> **TASK GOAL**
The records, repeated exactly and in full, are the expected answer.

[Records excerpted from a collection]
━━━━━━━━

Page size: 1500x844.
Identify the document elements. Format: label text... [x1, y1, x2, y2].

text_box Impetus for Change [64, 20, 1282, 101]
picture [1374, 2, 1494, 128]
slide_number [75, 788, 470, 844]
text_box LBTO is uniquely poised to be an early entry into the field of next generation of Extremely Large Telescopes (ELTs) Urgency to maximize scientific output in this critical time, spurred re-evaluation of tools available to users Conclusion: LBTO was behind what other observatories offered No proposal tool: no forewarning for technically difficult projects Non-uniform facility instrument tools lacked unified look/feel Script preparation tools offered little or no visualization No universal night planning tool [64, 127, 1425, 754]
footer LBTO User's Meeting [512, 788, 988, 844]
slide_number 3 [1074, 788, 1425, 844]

━━━━━━━━

> **SOLUTION TO THE EXERCISE**
Page size: 1500x844.
Identify the document elements. Format: label text... [x1, y1, x2, y2].

text_box Impetus for Change [64, 20, 1282, 101]
picture [1374, 2, 1494, 128]
slide_number [75, 788, 470, 844]
text_box LBTO is uniquely poised to be an early entry into the field of next generation of Extremely Large Telescopes (ELTs) Urgency to maximize scientific output in this critical time, spurred re-evaluation of tools available to users Conclusion: LBTO was behind what other observatories offered No proposal tool: no forewarning for technically difficult projects Non-uniform facility instrument tools lacked unified look/feel Script preparation tools offered little or no visualization No universal night planning tool [64, 127, 1425, 754]
footer LBTO User's Meeting [512, 788, 988, 844]
slide_number 3 [1074, 788, 1425, 844]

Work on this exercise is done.